Mondo
Il mio sogno? È già tanto essere qui, in salvo
Le testimonianze di due giovani famiglie ospiti di "La tenda di Abramo", la struttura di accoglienza di Amici dei Bambini
Se gli chiedi quale sia il suo sogno ora che è in Italia, Aboubacar ti guarda, quasi sorpreso da quella domanda: «Il mio sogno l’ho già realizzato quasi per intero: essere qui, in salvo, con mia moglie che aspetta un bambino». Il “quasi per intero” è dovuto, perché una parte dell’impresa è ancora da compiere: portare in Europa anche le due bambine che lui e sua moglie hanno per il momento lasciato in Guinea con la nonna paterna. Aboubacar ha 24 anni e un passato da calciatore di buon livello in Libia. Dopo la caduta di Gheddafi, la situazione lì è sprofondata nell’anarchia più totale e la popolazione di colore è diventata il capro espiatorio per delinquenti di ogni tipo: «All’improvviso ti entra gente in casa spacciandosi per poliziotti e ti ruba tutto ciò che hai», racconta Aboubacar. «Se non hai quello che ti chiedono ti uccidono. Ci sono molti gruppi politici in lotta tra loro, basta incontrare per strada un membro di un gruppo opposto al tuo ed essere riconosciuto come appartenente a una delle fazioni rivali e ti possono sparare senza farsi tanti problemi».

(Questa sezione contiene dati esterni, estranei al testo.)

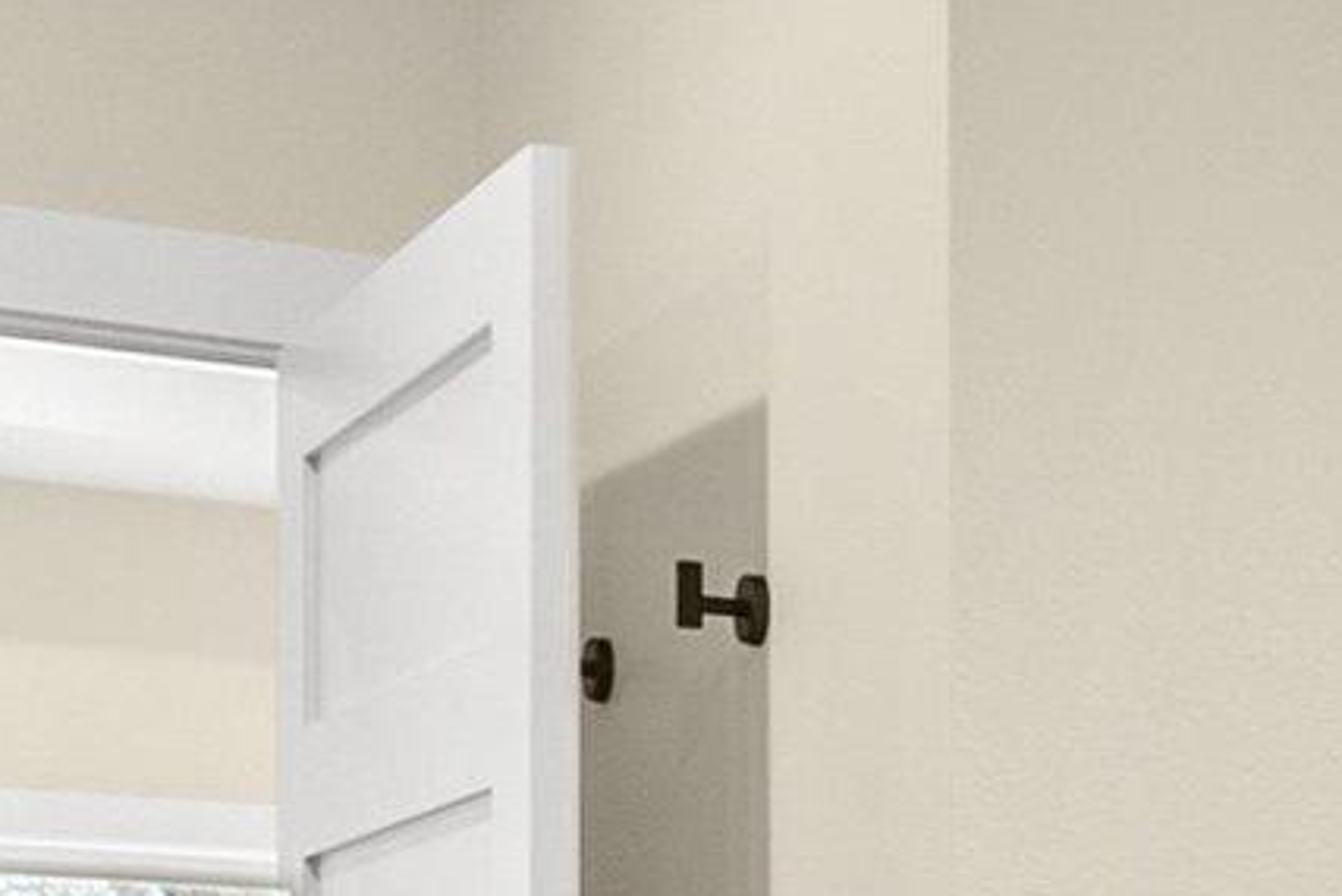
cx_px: 2709
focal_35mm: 115
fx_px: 4288
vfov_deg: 11.4
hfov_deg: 14.6
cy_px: 1385
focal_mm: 16
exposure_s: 1/5
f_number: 5.6
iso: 320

È da questo mondo di atrocità e violenza che Aboubacar e sua moglie sono scappati. Lo hanno fatto come centinaia di altri migranti africani, a bordo di una delle tante carrette del mare che tentano di solcare il Mediterraneo. Ai due giovani guineiani è andata bene: sono stati soccorsi prima che accadesse il peggio, sono giunti incolumi nel porto di Catania e da lì trasferiti in provincia di Milano, ospiti del centro di accoglienza “La Tenda di Abramo” di Amici dei Bambini. Una palazzina come tante dell’hinterland milanese che al suo interno nasconde un calore che chi ha dovuto fronteggiare violenze di ogni genere e un viaggio a contatto con la morte, forse neanche sognava più. Ecco perché Aboubacar il suo sogno dice di averlo già realizzato quasi del tutto.
Insieme a lui incontriamo Lateef, 26enne nigeriano, anche lui con la passione per il calcio. Arriva da Lagos, dove lavorava in un ristorante. Nella sua città a Pasqua 2012 è iniziata una serie di rapimenti indiscriminati. «Prendevano le persone, uomini, donne, bambini – racconta in inglese fluente –, le portavano nelle foreste e di loro non si sapeva più nulla». Anche lui ha deciso di fuggire con la sua donna. Il passaggio dalla Libia è durato circa 2 anni e poi, finalmente, la partenza per l’Italia. Dopo 4 giorni in mare, la nave che li ha soccorsi li ha fatti sbarcare in Calabria. Quindi il viaggio verso Milano: prima all’oratorio di Bruzzano e poi alla “Tenda di Abramo”. Sono stati proprio loro due i primi ospiti della struttura. Anzi, loro tre: perché anche la moglie di Lateef è incinta di un bambino, la cui vita, quantomeno, inizierà al sicuro.
Lateef e Aboubacar sono due di quelli che ce l’hanno fatta e che probabilmente ce la faranno anche in futuro. Hanno fatto richiesta di asilo, continuano ad allenarsi sognando di poter fare i calciatori anche nel Paese di Totti e Buffon, coltivano l’amore all’interno della loro famiglia e aspettano con ansia che i loro figli vengano al mondo. Un mondo in cui, finalmente, non hanno nulla da temere. E in cui i colpi di scena, almeno per ora, sono stati tutti positivi: come l’arrivo alla “Tenda di Abramo” di un’altra coppia di profughi che, appena entrati, sono corsi ad abbracciare Aboubacar e sua moglie. Erano insieme durante quegli interminabili mesi in Libia, in balìa degli scafisti, che caricavano sui barconi chi poteva pagare di più e lasciavano a terra gli altri. Anche loro ce l’hanno fatta e ora hanno ritrovato i loro compagni di viaggio.
La giusta accoglienza, oltre a salvare, unisce. I loro racconti sono la migliore testimonianza di come “La Tenda di Abramo” sia una struttura d’accoglienza a misura di famiglia. Piccoli numeri – non più di 8 nuclei familiari per un massimo di 20 persone – ma grande calore e attenzione a ogni necessità di ciascun ospite. Un’accoglienza più degna anche se più onerosa. Ma necessaria per prevenire i brutti episodi legati all’immigrazione di cui troppo spesso si legge. Per sostenerla, Ai.Bi. ha attivato un Sostegno a Distanza specifico: un atto di generosità per un’accoglienza più giusta.